Editorial: Crimen en familia
Dos noticias de los últimos días recuerdan la gravedad de la crisis de seguridad ciudadana, la ineficacia de la respuesta del gobierno, la urgencia de articular una mejor y la falacia de las explicaciones ensayadas, en uno u otro momento, para salir del paso, desplazar la responsabilidad o minimizar el fenómeno.
El primer caso es la muerte de Ian Leonardo Chacón Berrocal, de 11 años, quien dio la vida por salvar la de su madre. No lo logró, pero su heroísmo habla de una promesa truncada. Un trío de jóvenes armados ingresaron a la vivienda del niño, en Santa Marta de Matina, Limón, durante la celebración del 29.º cumpleaños de la madre. El principal objetivo era la pareja de la mujer, pero también la atacaron a ella. Ian se interpuso y recibió varios balazos en el abdomen. Fue trasladado en una avioneta ambulancia al Hospital Nacional de Niños, donde soportó cuatro operaciones y murió dos días después del ataque en la unidad de cuidados intensivos.
Su muerte desmiente que los delincuentes se estén matando entre ellos. Si así fuera, el Estado tampoco podría cruzarse de brazos, pero las víctimas colaterales abundan y, en este caso, la nobleza de los sentimientos de la víctima magnifica la injusticia. Ian no podría ser más inocente. Murió por amor a su madre y a causa de su propia valentía.
Los homicidas del caso también ofrecen una medida de la tragedia nacional. Integran una organización con tres decenas de miembros, incluidos siete menores. Ellos mismos apenas superan el límite de la minoría de edad. Están en plena juventud y ya cometieron al menos tres homicidios en cuadrilla.
La segunda noticia reciente es conmovedora por razones distintas. Ejemplifica el deterioro de los vínculos más sagrados. También es un caso de madres e hijos, pero no hay inocentes. Las mujeres colaboraban con los adolescentes para operar una “agencia de sicariato”, en palabras del Organismo de Investigación Judicial (OIJ).
La organización es sospechosa de cuatro homicidios cometidos entre junio y agosto del 2021 en Alajuelita, San José y la ruta 32, en las cercanías de Heredia. A los adolescentes, de 17 años en aquel momento, se les atribuye participación en dos de los crímenes. La “agencia” de homicidios por encargo contaba con 16 integrantes y las madres recibían el pago en sus cuentas bancarias, gestionaban la compra de municiones y cancelaban viáticos.

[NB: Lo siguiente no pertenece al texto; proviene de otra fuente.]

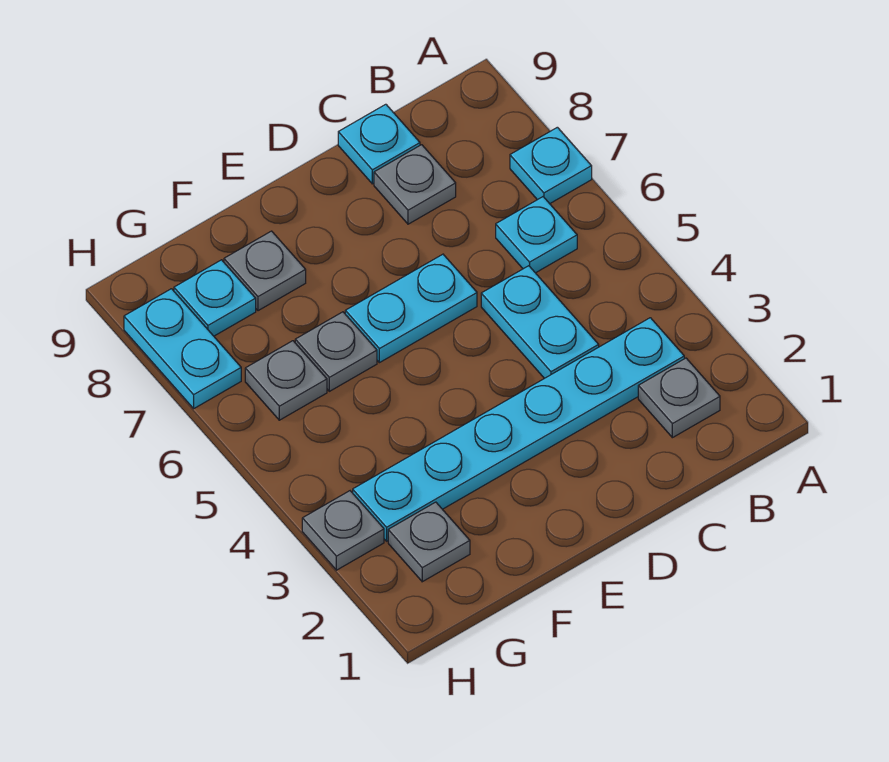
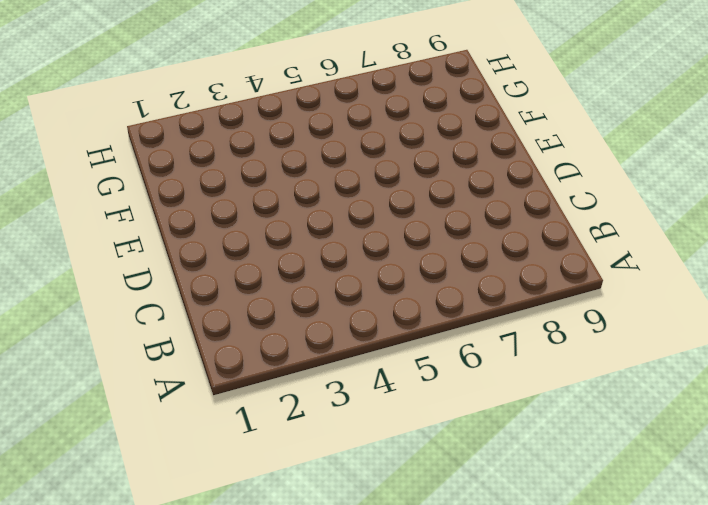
none -> cyan plate A7 level 1
none -> grey plate B2 level 1
none -> cyan plate B3:G3 level 1

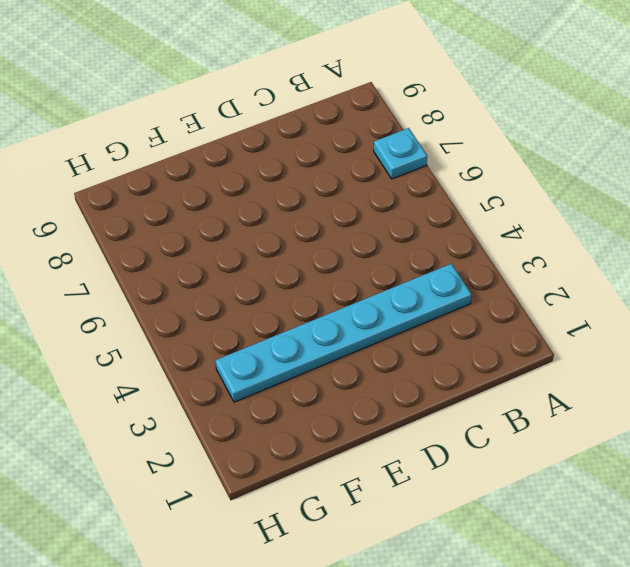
none -> grey plate B2 level 1
none -> cyan plate B6 level 1
none -> cyan plate C4:C5 level 1

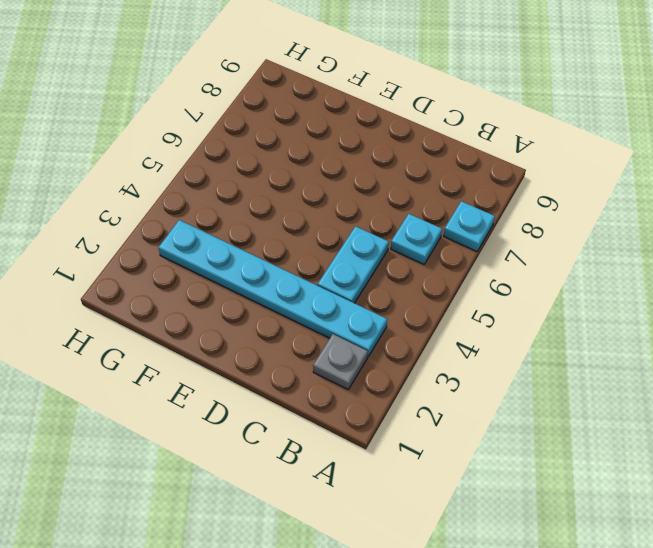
none -> grey plate C8 level 1
none -> cyan plate C9 level 1
none -> cyan plate D6:E6 level 1

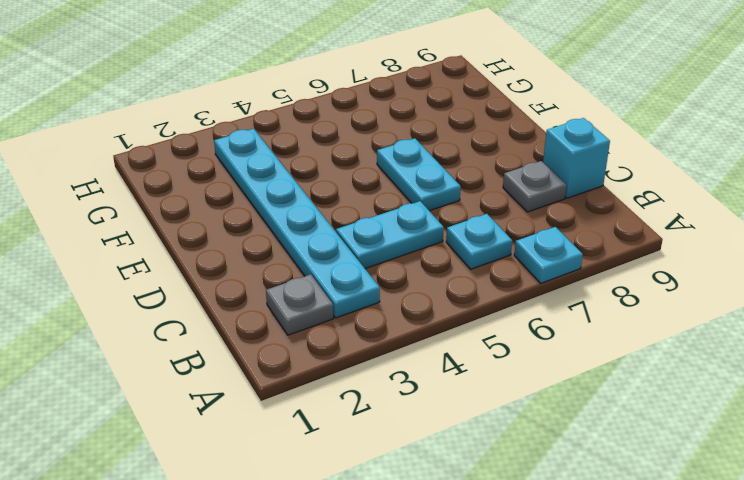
cyan brick C9 level 1 -> cyan plate C9 level 1
none -> grey plate F6 level 1
none -> grey plate F8 level 1
none -> grey plate G2 level 1

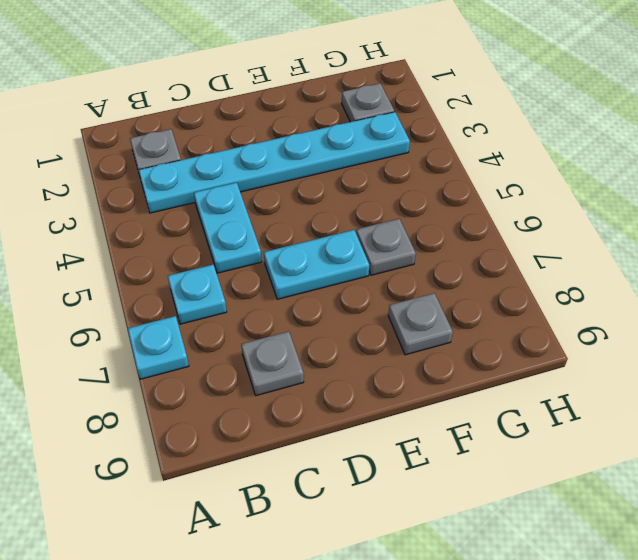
none -> cyan plate C9 level 1
none -> grey plate G6 level 1
none -> cyan plate G8 level 1

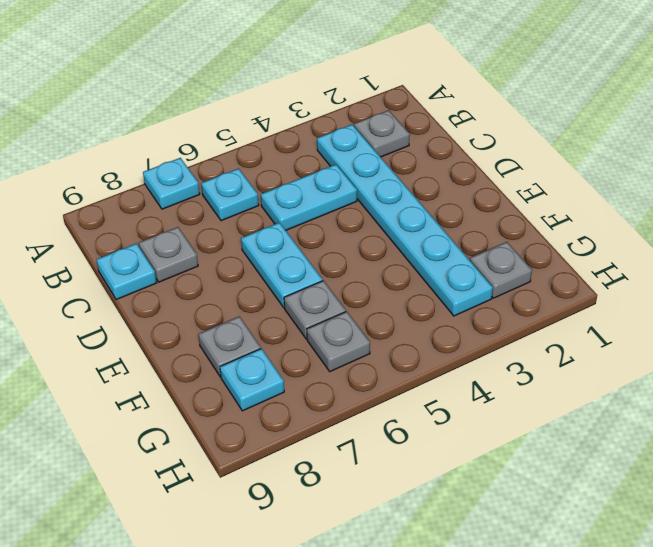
none -> grey plate H3 level 1
none -> cyan plate H7:H8 level 1

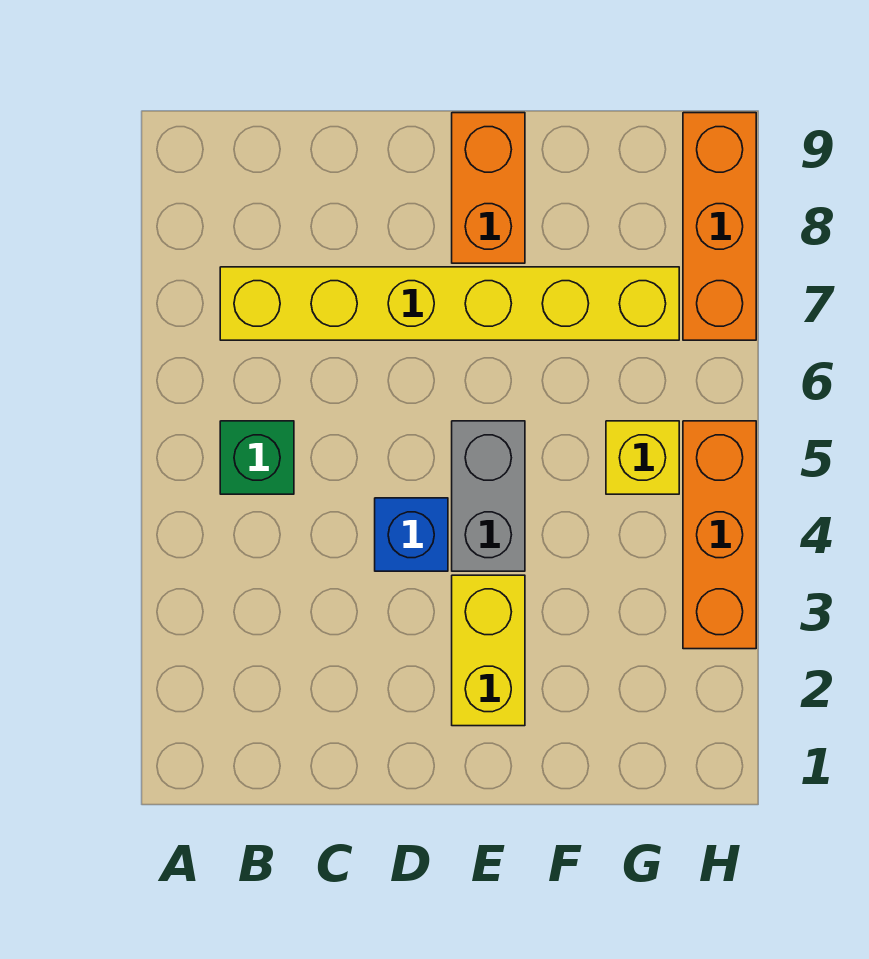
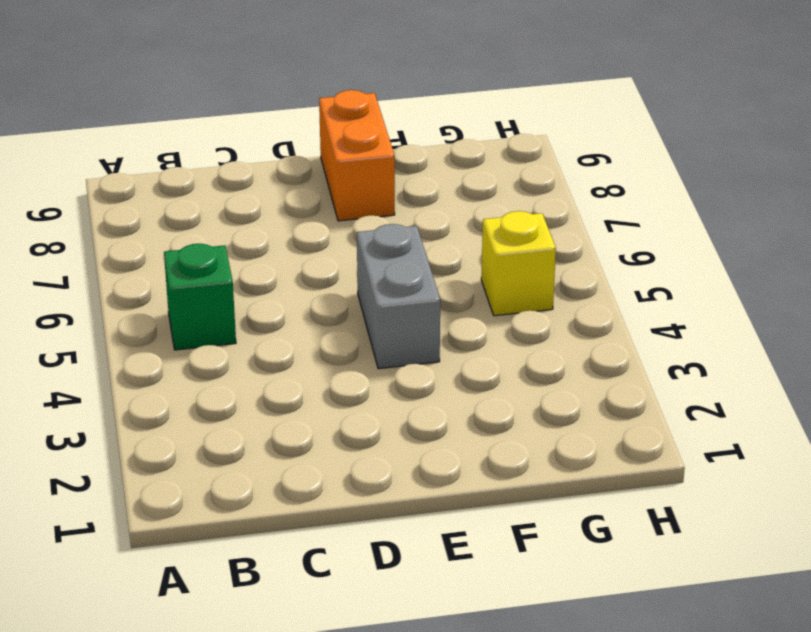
none -> yellow brick B7:G7 level 1
none -> blue brick D4 level 1

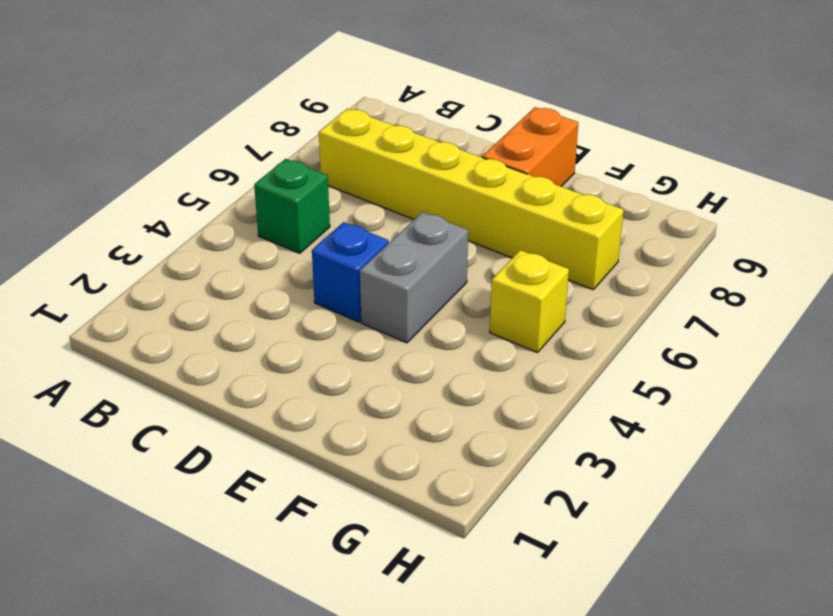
none -> yellow brick E2:E3 level 1
none -> orange brick H3:H5 level 1

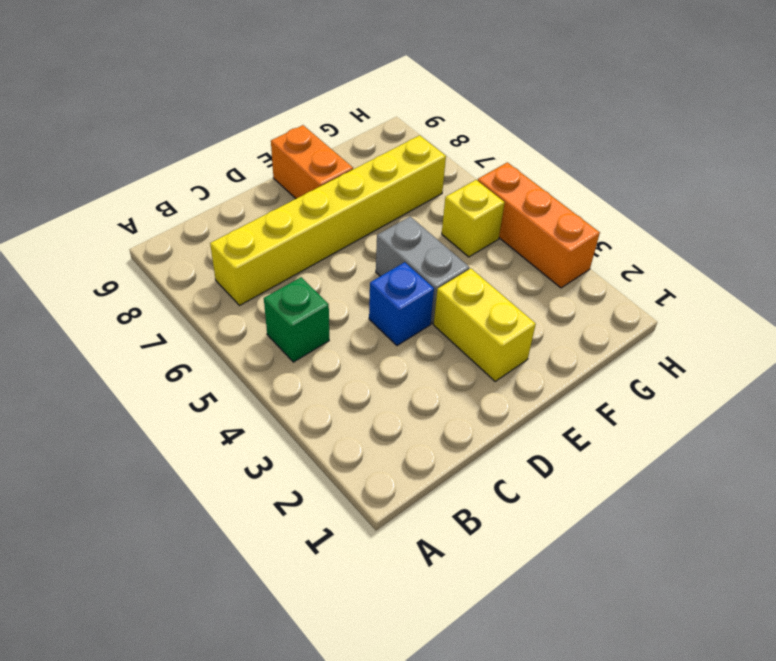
none -> orange brick H7:H9 level 1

En la cúpula de la organización está un hombre encarcelado en La Reforma, quien giraba instrucciones mediante un número telefónico con prefijo nicaragüense. La “agencia” asignaba a los miembros diversas funciones, incluidas labores de vigilancias y seguimiento, logística y transporte.
La relación entre los adolescentes y sus madres se manifiesta de forma trágica en la transcripción de una de las intervenciones telefónicas incorporadas al expediente. “Bueno, ahorita le van a depositar medio millón ahí. Pero no gaste la plata en tonteras, mami, por favor, administre la plata. Usted sabe, téngala ahí guardada y nada más. Diay, si ocupa comprar comida, compre lo necesario, y, diay, trate de no hacer mucho loco. Diay, no le diga a Douglas que tiene plata porque, si no, no la suelta”.
Es el homicidio normalizado, como negocio familiar. La llamada y las advertencias sobre el manejo prudente del dinero podrían ser entre un joven dependiente de comercio y su madre, a cuyo sustento pretende contribuir. Es una relación tan espeluznante como conmovedor es el sacrificio del niño asesinado por defender a quien le dio la vida.
El crimen ingresó a las viviendas y se entrelazó con vínculos familiares antaño venerados. La respuesta del Estado no puede limitarse a la represión del delito, necesaria pero insuficiente. La drástica reducción del gasto social, comenzando por los programas diseñados para mantener a los jóvenes en las aulas, tendrá un costo creciente.